19h51 : Les électeurs qui voteront Masseret sont tellement dans l'illusion... l'issue sera forcément dramatique.

19h51 : Et nous avons donné la région au FN... Bravo, monsieur....

19h51 : Le FN passera.. C'est mathématique :(

19h51 : Si la plupart des commentaires que nous recevons félicitent Jean-Pierre Masseret d'avoir décidé de se maintenir en Alsace-Champagne-Ardenne-Lorraine, d'autres s'inquiètent des conséquences de ce choix sur l'issue du vote, et notamment de la possibilité de voir le FN s'emparer de la région.

19h42 : "L'attitude de Masseret peut interroger : c'est faciliter l'élection du Front national."
Interrogé sur BFMTV, le candidat de la droite dans le Grand Est déplore le choix de Jean-Pierre Masseret de rester en course pour le second tour des élections régionales.

19h20 : Selon nos informations, le Parti socialiste a retiré ce matin son investiture à Jean-Pierre Masseret, qui a maintenu sa candidature dans la région Alsace-Champagne-Ardenne-Lorraine contre l'avis de la direction du parti.

19h12 : Je vote dans le Grand Est, je suis socialiste et je dis merci à Mr Masseret de s'être maintenu ! S'il ne s'était pas maintenu, j'aurais voté blanc.
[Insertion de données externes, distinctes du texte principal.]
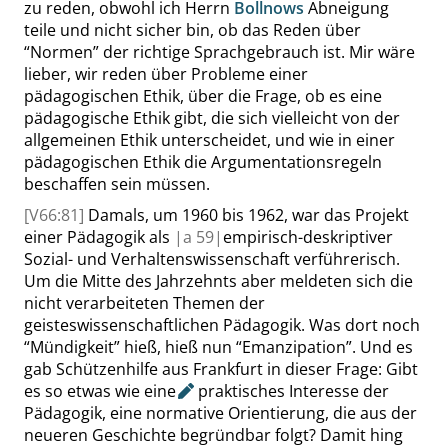
zu reden, obwohl ich
Herrn
Bollnows
Abneigung
teile und nicht sicher bin, ob das Reden über
“
Normen
”
der richtige Sprachgebrauch ist. Mir wäre
lieber, wir reden über Probleme einer
pädagogischen Ethik, über die Frage, ob es eine
pädagogische Ethik gibt, die sich vielleicht von der
allgemeinen Ethik unterscheidet, und wie in einer
pädagogischen Ethik die Argumentationsregeln
beschaffen sein müssen.
[V66:81]
Damals, um 1960 bis 1962, war das Projekt
einer Pädagogik als
|
a
59|
empirisch-deskriptiver
Sozial- und Verhaltenswissenschaft verführerisch.
Um die Mitte des Jahrzehnts aber meldeten sich die
nicht verarbeiteten Themen der
geisteswissenschaftlichen Pädagogik. Was dort noch
“
Mündigkeit
”
hieß, hieß nun
“
Emanzipation
”
. Und es
gab Schützenhilfe aus Frankfurt in dieser Frage: Gibt
es so etwas wie
eine
praktisches Interesse der
Pädagogik, eine normative Orientierung, die aus der
neueren Geschichte begründbar folgt? Damit hing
Bravo Mr Masseret.

19h09 : Tout mon soutien à Monsieur Masseret. Bravo et merci de respecter notre liberté de penser, parler et voter.

19h10 : Je ne suis pas socialiste mais je soutiens M. Masseret. La province ne doit pas être dirigée depuis Paris ! Vive l'indépendance des candidat vis-à-vis de leur parti, tenez bon !

19h08 : Dans les commentaires, nos lecteurs se félicitent dans une grande majorité du maintien de la liste du candidat de gauche Jean-Pierre Masseret dans la région Alsace-Champagne-Ardenne-Lorraine.

19h03 : "Nous sommes présents, nous sommes debout, nous n'avons pas subi les diktats, nous ne nous sommes pas couchés", conclut Jean-Pierre Masseret.

19h03 : "On est là pour gagner, et nous avons le soutien du peuple, nous avons reçu un nombre innombrable de messages de soutien."

19h04 : Jean-Pierre Masseret confirme le maintien de sa liste en région Alsace-Champagne-Ardenne-Lorraine. "Les citoyens auront le choix entre la droite libérale, l'extrême droite, et la gauche rassemblée", dit-il.

19h00 : Jean-Pierre Masseret, tête de liste socialiste en région Alsace-Champagne-Ardenne-Lorraine, débute sa conférence de presse.

18h54 : Jean-Marie Le Pen continue de s'employer à embarrasser Christian Estrosi, candidat de la droite contre sa nièce Marion Maréchal-Le Pen en Paca. Le président d'honneur du FN a publié une photo où on le voit apparaître aux côtés de l'actuel maire de Nice, accompagnée de la légende "Au temps où Christian Estrosi ne se prétendait pas 'résistant' au Front national". Nos confrères du Huffington Post ont tenté de retrouver l'origine de cette photo, qui aurait été prise lors des régionales de 1998.

18h38 : Si la liste de Jean-Pierre Masseret a bien été enregistrée, il n'est toutefois pas acquis que les électeurs de la région Alsace-Champagne-Ardenne-Lorraine puissent bien voter pour elle dimanche. La tête de liste peut en effet encore décider de ne pas présenter de bulletins dans les bureaux de votes.

18h28 : 71 retraits de la liste du socialiste Jean-Pierre Masseret ont été enregistrés à la préfecture d'Alsace, selon plusieurs journalistes sur place. Sa candidature est donc maintenue, mais la tête de liste doit s'exprimer à 19 heures.